Notizie storico-critiche
Naoya Hatakeyama nasce nel 1958 nella prefettura di Iwate in Giappone. Le sue fotografie analizzano l’ambiente urbano: passato, presente e futuro della città. Sul piano della sperimentazione formale, Hatakeyama si avvale del linguaggio fotografico per riflettere, in senso generale, sui rapporti tra uomo e ambiente. Allievo di Kiyoji Otsuji, si laurea all’Università di Tsukuba nel 1984. Vive a Tokyo, una metropoli che prende a modello per elaborare un corpus di opere che trattano in larga misura il rapporto tra natura, città e fotografia. Le serie giovanili Lime Hills (1986-91) e Lime Works (1991-94), che raffigurano rispettivamente le cave di calcare segnate per sempre dall’intervento umano e le fabbriche di cemento che hanno stravolto il paesaggio montano, gli valgono il 22nd Kimura Ihei Memorial Photography Award (1997). Le serie successive, River Series (1993-94) e Underground (1999), per le quali è stato insignito del 42nd Mainichi Award of Art, sono sequenze di fotografie del fiume che attraversa la città. Con un cavalletto situato quasi cinque metri sotto il livello stradale, Hatakeyama immortala l’atmosfera inaspettatamente tranquilla del fiume che scorre tra gli edifici di Shibuya. Nel 2001, l’artista viene selezionato per rappresentare il Giappone alla 49a Biennale di Venezia e partecipare nel Regno Unito a due importanti eventi, il Japan 2001 Festival e l’Year of the Artist Project. Quest’ultimo consiste in un soggiorno creativo di quattro mesi a Milton Keynes, dove Hatakeyama è alla sua prima esperienza di lavoro fuori dal Giappone. Fotografa le più note “città nuove” del Regno Unito, creando due serie di opere: Slow Glass e Still Life.
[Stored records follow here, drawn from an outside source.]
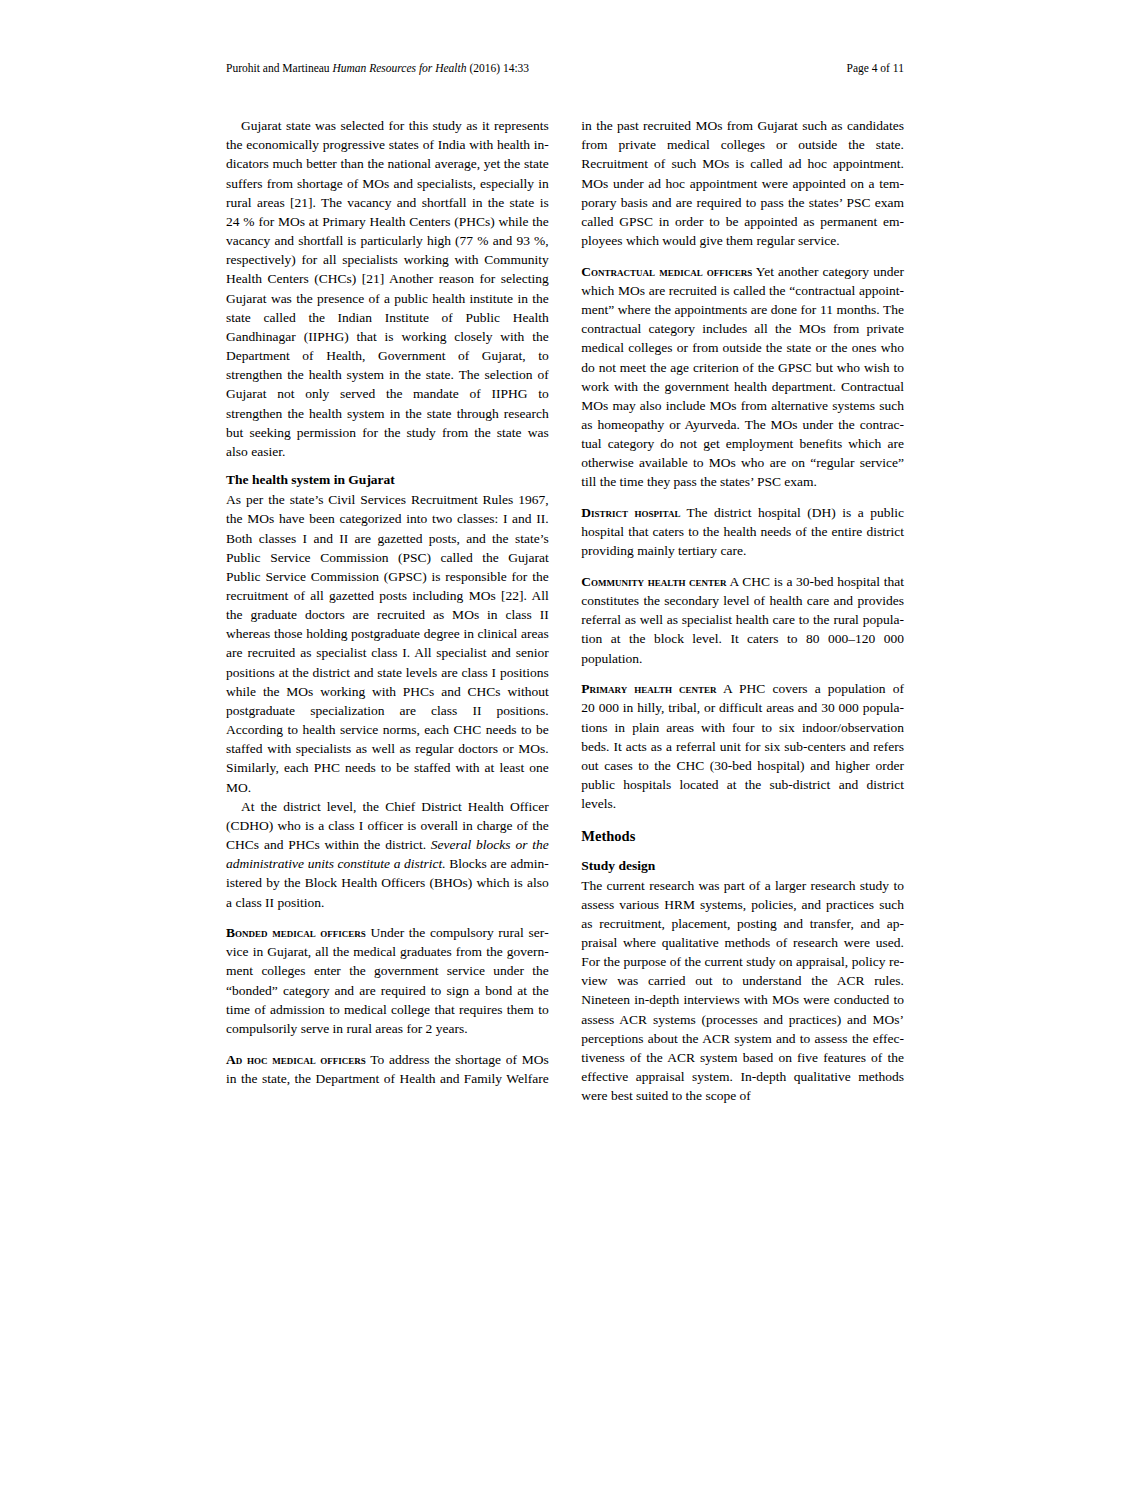Purohit and Martineau Human Resources for Health (2016) 14:33
Page 4 of 11
Gujarat state was selected for this study as it represents the economically progressive states of India with health indicators much better than the national average, yet the state suffers from shortage of MOs and specialists, especially in rural areas [21]. The vacancy and shortfall in the state is 24 % for MOs at Primary Health Centers (PHCs) while the vacancy and shortfall is particularly high (77 % and 93 %, respectively) for all specialists working with Community Health Centers (CHCs) [21] Another reason for selecting Gujarat was the presence of a public health institute in the state called the Indian Institute of Public Health Gandhinagar (IIPHG) that is working closely with the Department of Health, Government of Gujarat, to strengthen the health system in the state. The selection of Gujarat not only served the mandate of IIPHG to strengthen the health system in the state through research but seeking permission for the study from the state was also easier.
The health system in Gujarat
As per the state’s Civil Services Recruitment Rules 1967, the MOs have been categorized into two classes: I and II. Both classes I and II are gazetted posts, and the state’s Public Service Commission (PSC) called the Gujarat Public Service Commission (GPSC) is responsible for the recruitment of all gazetted posts including MOs [22]. All the graduate doctors are recruited as MOs in class II whereas those holding postgraduate degree in clinical areas are recruited as specialist class I. All specialist and senior positions at the district and state levels are class I positions while the MOs working with PHCs and CHCs without postgraduate specialization are class II positions. According to health service norms, each CHC needs to be staffed with specialists as well as regular doctors or MOs. Similarly, each PHC needs to be staffed with at least one MO.
At the district level, the Chief District Health Officer (CDHO) who is a class I officer is overall in charge of the CHCs and PHCs within the district. Several blocks or the administrative units constitute a district. Blocks are administered by the Block Health Officers (BHOs) which is also a class II position.
Bonded medical officers Under the compulsory rural service in Gujarat, all the medical graduates from the government colleges enter the government service under the “bonded” category and are required to sign a bond at the time of admission to medical college that requires them to compulsorily serve in rural areas for 2 years.
Ad hoc medical officers To address the shortage of MOs in the state, the Department of Health and Family Welfare in the past recruited MOs from Gujarat such as candidates from private medical colleges or outside the state. Recruitment of such MOs is called ad hoc appointment. MOs under ad hoc appointment were appointed on a temporary basis and are required to pass the states’ PSC exam called GPSC in order to be appointed as permanent employees which would give them regular service.
Contractual medical officers Yet another category under which MOs are recruited is called the “contractual appointment” where the appointments are done for 11 months. The contractual category includes all the MOs from private medical colleges or from outside the state or the ones who do not meet the age criterion of the GPSC but who wish to work with the government health department. Contractual MOs may also include MOs from alternative systems such as homeopathy or Ayurveda. The MOs under the contractual category do not get employment benefits which are otherwise available to MOs who are on “regular service” till the time they pass the states’ PSC exam.
District hospital The district hospital (DH) is a public hospital that caters to the health needs of the entire district providing mainly tertiary care.
Community health center A CHC is a 30-bed hospital that constitutes the secondary level of health care and provides referral as well as specialist health care to the rural population at the block level. It caters to 80 000–120 000 population.
Primary health center A PHC covers a population of 20 000 in hilly, tribal, or difficult areas and 30 000 populations in plain areas with four to six indoor/observation beds. It acts as a referral unit for six sub-centers and refers out cases to the CHC (30-bed hospital) and higher order public hospitals located at the sub-district and district levels.
Methods
Study design
The current research was part of a larger research study to assess various HRM systems, policies, and practices such as recruitment, placement, posting and transfer, and appraisal where qualitative methods of research were used. For the purpose of the current study on appraisal, policy review was carried out to understand the ACR rules. Nineteen in-depth interviews with MOs were conducted to assess ACR systems (processes and practices) and MOs’ perceptions about the ACR system and to assess the effectiveness of the ACR system based on five features of the effective appraisal system. In-depth qualitative methods were best suited to the scope of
La prima basata su un concetto espresso dallo scrittore di fantascienza Bob Shaw, è composta da fotografie scattate attraverso il parabrezza di un’auto sul quale le gocce di pioggia riflettono la realtà esterna. Still Life, invece, rappresenta vari progetti di edilizia residenziale. In Germania, nell’ambito del programma regionale 2004, Hatakeyama realizza
la serie di fotografie Zeche Westfalen I/II, Ahlen (2003-04) che documenta la demolizione di un grande complesso industriale dismesso dopo il declino dell’industria mineraria del Paese. A quest’opera fa eco Blast (1995- ), serie in divenire che rappresenta l’istante preciso della detonazione in una cava di calcare; gli edifici del complesso demolito erano costruiti proprio con la pietra calcarea ottenuta mediante le esplosioni in quelle stesse cave. Questo tema viene sviluppato nella lunga sequenza fotografica A Bird (2006) che raffigura un uccello solitario in volo nel cielo, mentre l’immagine sottostante è quasi totalmente occupata dalle esplosioni nelle cave.